- **EXERCISE DESCRIPTION**:
Reproduce the data, substituting "Instagram" for every occurrence of "Facebook" and leaving everything else unchanged.
====================
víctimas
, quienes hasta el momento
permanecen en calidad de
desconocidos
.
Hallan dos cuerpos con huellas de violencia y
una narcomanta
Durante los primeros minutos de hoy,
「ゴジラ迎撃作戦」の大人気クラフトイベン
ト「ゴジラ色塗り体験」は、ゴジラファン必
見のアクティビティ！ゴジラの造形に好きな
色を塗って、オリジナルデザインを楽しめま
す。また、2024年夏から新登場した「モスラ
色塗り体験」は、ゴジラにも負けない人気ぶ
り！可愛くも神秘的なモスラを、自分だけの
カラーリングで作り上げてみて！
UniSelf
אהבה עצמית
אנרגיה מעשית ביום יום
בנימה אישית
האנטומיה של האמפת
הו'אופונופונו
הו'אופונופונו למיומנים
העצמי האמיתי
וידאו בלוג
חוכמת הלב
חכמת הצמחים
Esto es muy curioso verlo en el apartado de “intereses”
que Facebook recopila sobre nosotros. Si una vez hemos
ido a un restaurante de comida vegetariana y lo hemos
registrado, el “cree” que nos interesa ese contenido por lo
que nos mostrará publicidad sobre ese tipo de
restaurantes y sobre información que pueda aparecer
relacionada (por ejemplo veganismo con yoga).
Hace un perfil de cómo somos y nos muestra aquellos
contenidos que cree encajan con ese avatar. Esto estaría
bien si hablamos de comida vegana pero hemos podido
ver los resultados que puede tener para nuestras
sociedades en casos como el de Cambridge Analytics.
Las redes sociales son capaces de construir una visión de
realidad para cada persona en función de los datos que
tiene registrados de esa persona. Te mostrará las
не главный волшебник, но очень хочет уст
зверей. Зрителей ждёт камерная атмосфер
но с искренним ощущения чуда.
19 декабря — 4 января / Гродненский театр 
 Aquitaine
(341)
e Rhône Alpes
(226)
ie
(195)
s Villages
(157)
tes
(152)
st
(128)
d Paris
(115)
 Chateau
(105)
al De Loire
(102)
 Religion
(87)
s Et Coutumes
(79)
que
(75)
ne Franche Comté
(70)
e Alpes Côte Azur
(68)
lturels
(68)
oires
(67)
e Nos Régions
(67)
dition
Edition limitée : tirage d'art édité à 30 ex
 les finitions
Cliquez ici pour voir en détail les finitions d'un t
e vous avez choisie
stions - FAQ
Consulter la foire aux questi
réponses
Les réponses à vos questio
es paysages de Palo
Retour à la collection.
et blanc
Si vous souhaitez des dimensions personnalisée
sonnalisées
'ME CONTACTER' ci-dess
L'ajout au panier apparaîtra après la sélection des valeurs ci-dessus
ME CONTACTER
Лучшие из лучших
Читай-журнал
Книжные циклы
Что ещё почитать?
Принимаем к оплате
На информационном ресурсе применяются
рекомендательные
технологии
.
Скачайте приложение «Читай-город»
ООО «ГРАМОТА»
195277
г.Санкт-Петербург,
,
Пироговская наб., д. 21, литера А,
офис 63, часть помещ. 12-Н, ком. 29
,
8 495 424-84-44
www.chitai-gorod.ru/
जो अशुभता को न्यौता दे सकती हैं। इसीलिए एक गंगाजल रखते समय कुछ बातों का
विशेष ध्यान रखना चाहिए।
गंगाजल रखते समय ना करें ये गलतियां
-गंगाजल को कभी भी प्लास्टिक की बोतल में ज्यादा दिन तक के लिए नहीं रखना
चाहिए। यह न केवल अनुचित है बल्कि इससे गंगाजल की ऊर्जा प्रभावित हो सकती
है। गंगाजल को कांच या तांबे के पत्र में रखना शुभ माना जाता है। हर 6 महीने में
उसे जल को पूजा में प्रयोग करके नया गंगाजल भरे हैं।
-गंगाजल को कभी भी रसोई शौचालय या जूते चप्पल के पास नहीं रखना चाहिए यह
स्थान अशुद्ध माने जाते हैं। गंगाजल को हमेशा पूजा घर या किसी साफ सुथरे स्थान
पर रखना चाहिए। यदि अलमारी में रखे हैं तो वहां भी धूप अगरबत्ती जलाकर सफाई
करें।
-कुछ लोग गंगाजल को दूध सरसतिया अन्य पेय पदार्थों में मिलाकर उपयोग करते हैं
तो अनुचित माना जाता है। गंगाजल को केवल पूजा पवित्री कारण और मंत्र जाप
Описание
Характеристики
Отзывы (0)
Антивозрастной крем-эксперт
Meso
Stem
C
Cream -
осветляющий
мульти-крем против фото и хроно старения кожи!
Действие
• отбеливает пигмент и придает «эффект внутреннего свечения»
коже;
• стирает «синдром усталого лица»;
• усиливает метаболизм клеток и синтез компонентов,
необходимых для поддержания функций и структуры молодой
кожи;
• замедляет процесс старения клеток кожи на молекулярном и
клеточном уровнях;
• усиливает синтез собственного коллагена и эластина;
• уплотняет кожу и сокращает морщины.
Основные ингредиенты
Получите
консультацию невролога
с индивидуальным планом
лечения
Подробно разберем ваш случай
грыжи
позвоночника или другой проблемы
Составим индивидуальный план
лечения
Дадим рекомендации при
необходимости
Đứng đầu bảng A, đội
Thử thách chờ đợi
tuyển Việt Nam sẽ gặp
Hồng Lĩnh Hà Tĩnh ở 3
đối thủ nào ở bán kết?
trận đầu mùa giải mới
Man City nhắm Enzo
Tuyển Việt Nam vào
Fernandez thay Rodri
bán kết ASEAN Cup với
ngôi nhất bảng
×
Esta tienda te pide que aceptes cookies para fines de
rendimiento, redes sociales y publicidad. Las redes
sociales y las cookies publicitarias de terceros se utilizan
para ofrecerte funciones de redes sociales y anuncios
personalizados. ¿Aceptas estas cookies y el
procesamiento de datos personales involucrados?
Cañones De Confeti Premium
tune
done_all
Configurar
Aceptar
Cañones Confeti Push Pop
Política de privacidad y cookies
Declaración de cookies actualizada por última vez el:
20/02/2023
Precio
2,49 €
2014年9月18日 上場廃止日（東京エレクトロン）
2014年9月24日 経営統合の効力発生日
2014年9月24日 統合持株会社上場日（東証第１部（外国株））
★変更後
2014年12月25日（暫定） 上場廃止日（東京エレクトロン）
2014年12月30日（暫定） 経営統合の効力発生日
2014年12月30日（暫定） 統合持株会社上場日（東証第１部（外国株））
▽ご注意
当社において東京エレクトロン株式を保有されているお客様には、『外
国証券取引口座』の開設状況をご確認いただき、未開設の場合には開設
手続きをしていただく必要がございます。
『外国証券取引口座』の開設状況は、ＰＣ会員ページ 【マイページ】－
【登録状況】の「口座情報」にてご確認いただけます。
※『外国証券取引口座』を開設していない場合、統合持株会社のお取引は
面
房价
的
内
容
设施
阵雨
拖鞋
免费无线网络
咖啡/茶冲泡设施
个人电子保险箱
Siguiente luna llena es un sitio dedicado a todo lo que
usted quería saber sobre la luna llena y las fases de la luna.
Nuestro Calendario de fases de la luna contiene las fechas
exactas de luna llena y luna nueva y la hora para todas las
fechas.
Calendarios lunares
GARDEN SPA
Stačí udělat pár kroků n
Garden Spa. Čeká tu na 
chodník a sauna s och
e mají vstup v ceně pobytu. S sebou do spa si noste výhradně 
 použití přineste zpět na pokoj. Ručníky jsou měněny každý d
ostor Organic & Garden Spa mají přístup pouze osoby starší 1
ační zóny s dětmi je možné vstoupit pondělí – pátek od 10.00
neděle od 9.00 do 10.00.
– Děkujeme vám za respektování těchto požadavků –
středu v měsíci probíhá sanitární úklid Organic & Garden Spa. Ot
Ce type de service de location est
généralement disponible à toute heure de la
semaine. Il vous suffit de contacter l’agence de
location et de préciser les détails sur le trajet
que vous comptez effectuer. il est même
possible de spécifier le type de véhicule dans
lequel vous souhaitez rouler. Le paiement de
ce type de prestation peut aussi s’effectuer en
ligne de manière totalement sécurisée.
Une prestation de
====================
- **OUTPUT FOR THIS EXERCISE**:
víctimas
, quienes hasta el momento
permanecen en calidad de
desconocidos
.
Hallan dos cuerpos con huellas de violencia y
una narcomanta
Durante los primeros minutos de hoy,
「ゴジラ迎撃作戦」の大人気クラフトイベン
ト「ゴジラ色塗り体験」は、ゴジラファン必
見のアクティビティ！ゴジラの造形に好きな
色を塗って、オリジナルデザインを楽しめま
す。また、2024年夏から新登場した「モスラ
色塗り体験」は、ゴジラにも負けない人気ぶ
り！可愛くも神秘的なモスラを、自分だけの
カラーリングで作り上げてみて！
UniSelf
אהבה עצמית
אנרגיה מעשית ביום יום
בנימה אישית
האנטומיה של האמפת
הו'אופונופונו
הו'אופונופונו למיומנים
העצמי האמיתי
וידאו בלוג
חוכמת הלב
חכמת הצמחים
Esto es muy curioso verlo en el apartado de “intereses”
que Instagram recopila sobre nosotros. Si una vez hemos
ido a un restaurante de comida vegetariana y lo hemos
registrado, el “cree” que nos interesa ese contenido por lo
que nos mostrará publicidad sobre ese tipo de
restaurantes y sobre información que pueda aparecer
relacionada (por ejemplo veganismo con yoga).
Hace un perfil de cómo somos y nos muestra aquellos
contenidos que cree encajan con ese avatar. Esto estaría
bien si hablamos de comida vegana pero hemos podido
ver los resultados que puede tener para nuestras
sociedades en casos como el de Cambridge Analytics.
Las redes sociales son capaces de construir una visión de
realidad para cada persona en función de los datos que
tiene registrados de esa persona. Te mostrará las
не главный волшебник, но очень хочет уст
зверей. Зрителей ждёт камерная атмосфер
но с искренним ощущения чуда.
19 декабря — 4 января / Гродненский театр 
 Aquitaine
(341)
e Rhône Alpes
(226)
ie
(195)
s Villages
(157)
tes
(152)
st
(128)
d Paris
(115)
 Chateau
(105)
al De Loire
(102)
 Religion
(87)
s Et Coutumes
(79)
que
(75)
ne Franche Comté
(70)
e Alpes Côte Azur
(68)
lturels
(68)
oires
(67)
e Nos Régions
(67)
dition
Edition limitée : tirage d'art édité à 30 ex
 les finitions
Cliquez ici pour voir en détail les finitions d'un t
e vous avez choisie
stions - FAQ
Consulter la foire aux questi
réponses
Les réponses à vos questio
es paysages de Palo
Retour à la collection.
et blanc
Si vous souhaitez des dimensions personnalisée
sonnalisées
'ME CONTACTER' ci-dess
L'ajout au panier apparaîtra après la sélection des valeurs ci-dessus
ME CONTACTER
Лучшие из лучших
Читай-журнал
Книжные циклы
Что ещё почитать?
Принимаем к оплате
На информационном ресурсе применяются
рекомендательные
технологии
.
Скачайте приложение «Читай-город»
ООО «ГРАМОТА»
195277
г.Санкт-Петербург,
,
Пироговская наб., д. 21, литера А,
офис 63, часть помещ. 12-Н, ком. 29
,
8 495 424-84-44
www.chitai-gorod.ru/
जो अशुभता को न्यौता दे सकती हैं। इसीलिए एक गंगाजल रखते समय कुछ बातों का
विशेष ध्यान रखना चाहिए।
गंगाजल रखते समय ना करें ये गलतियां
-गंगाजल को कभी भी प्लास्टिक की बोतल में ज्यादा दिन तक के लिए नहीं रखना
चाहिए। यह न केवल अनुचित है बल्कि इससे गंगाजल की ऊर्जा प्रभावित हो सकती
है। गंगाजल को कांच या तांबे के पत्र में रखना शुभ माना जाता है। हर 6 महीने में
उसे जल को पूजा में प्रयोग करके नया गंगाजल भरे हैं।
-गंगाजल को कभी भी रसोई शौचालय या जूते चप्पल के पास नहीं रखना चाहिए यह
स्थान अशुद्ध माने जाते हैं। गंगाजल को हमेशा पूजा घर या किसी साफ सुथरे स्थान
पर रखना चाहिए। यदि अलमारी में रखे हैं तो वहां भी धूप अगरबत्ती जलाकर सफाई
करें।
-कुछ लोग गंगाजल को दूध सरसतिया अन्य पेय पदार्थों में मिलाकर उपयोग करते हैं
तो अनुचित माना जाता है। गंगाजल को केवल पूजा पवित्री कारण और मंत्र जाप
Описание
Характеристики
Отзывы (0)
Антивозрастной крем-эксперт
Meso
Stem
C
Cream -
осветляющий
мульти-крем против фото и хроно старения кожи!
Действие
• отбеливает пигмент и придает «эффект внутреннего свечения»
коже;
• стирает «синдром усталого лица»;
• усиливает метаболизм клеток и синтез компонентов,
необходимых для поддержания функций и структуры молодой
кожи;
• замедляет процесс старения клеток кожи на молекулярном и
клеточном уровнях;
• усиливает синтез собственного коллагена и эластина;
• уплотняет кожу и сокращает морщины.
Основные ингредиенты
Получите
консультацию невролога
с индивидуальным планом
лечения
Подробно разберем ваш случай
грыжи
позвоночника или другой проблемы
Составим индивидуальный план
лечения
Дадим рекомендации при
необходимости
Đứng đầu bảng A, đội
Thử thách chờ đợi
tuyển Việt Nam sẽ gặp
Hồng Lĩnh Hà Tĩnh ở 3
đối thủ nào ở bán kết?
trận đầu mùa giải mới
Man City nhắm Enzo
Tuyển Việt Nam vào
Fernandez thay Rodri
bán kết ASEAN Cup với
ngôi nhất bảng
×
Esta tienda te pide que aceptes cookies para fines de
rendimiento, redes sociales y publicidad. Las redes
sociales y las cookies publicitarias de terceros se utilizan
para ofrecerte funciones de redes sociales y anuncios
personalizados. ¿Aceptas estas cookies y el
procesamiento de datos personales involucrados?
Cañones De Confeti Premium
tune
done_all
Configurar
Aceptar
Cañones Confeti Push Pop
Política de privacidad y cookies
Declaración de cookies actualizada por última vez el:
20/02/2023
Precio
2,49 €
2014年9月18日 上場廃止日（東京エレクトロン）
2014年9月24日 経営統合の効力発生日
2014年9月24日 統合持株会社上場日（東証第１部（外国株））
★変更後
2014年12月25日（暫定） 上場廃止日（東京エレクトロン）
2014年12月30日（暫定） 経営統合の効力発生日
2014年12月30日（暫定） 統合持株会社上場日（東証第１部（外国株））
▽ご注意
当社において東京エレクトロン株式を保有されているお客様には、『外
国証券取引口座』の開設状況をご確認いただき、未開設の場合には開設
手続きをしていただく必要がございます。
『外国証券取引口座』の開設状況は、ＰＣ会員ページ 【マイページ】－
【登録状況】の「口座情報」にてご確認いただけます。
※『外国証券取引口座』を開設していない場合、統合持株会社のお取引は
面
房价
的
内
容
设施
阵雨
拖鞋
免费无线网络
咖啡/茶冲泡设施
个人电子保险箱
Siguiente luna llena es un sitio dedicado a todo lo que
usted quería saber sobre la luna llena y las fases de la luna.
Nuestro Calendario de fases de la luna contiene las fechas
exactas de luna llena y luna nueva y la hora para todas las
fechas.
Calendarios lunares
GARDEN SPA
Stačí udělat pár kroků n
Garden Spa. Čeká tu na 
chodník a sauna s och
e mají vstup v ceně pobytu. S sebou do spa si noste výhradně 
 použití přineste zpět na pokoj. Ručníky jsou měněny každý d
ostor Organic & Garden Spa mají přístup pouze osoby starší 1
ační zóny s dětmi je možné vstoupit pondělí – pátek od 10.00
neděle od 9.00 do 10.00.
– Děkujeme vám za respektování těchto požadavků –
středu v měsíci probíhá sanitární úklid Organic & Garden Spa. Ot
Ce type de service de location est
généralement disponible à toute heure de la
semaine. Il vous suffit de contacter l’agence de
location et de préciser les détails sur le trajet
que vous comptez effectuer. il est même
possible de spécifier le type de véhicule dans
lequel vous souhaitez rouler. Le paiement de
ce type de prestation peut aussi s’effectuer en
ligne de manière totalement sécurisée.
Une prestation de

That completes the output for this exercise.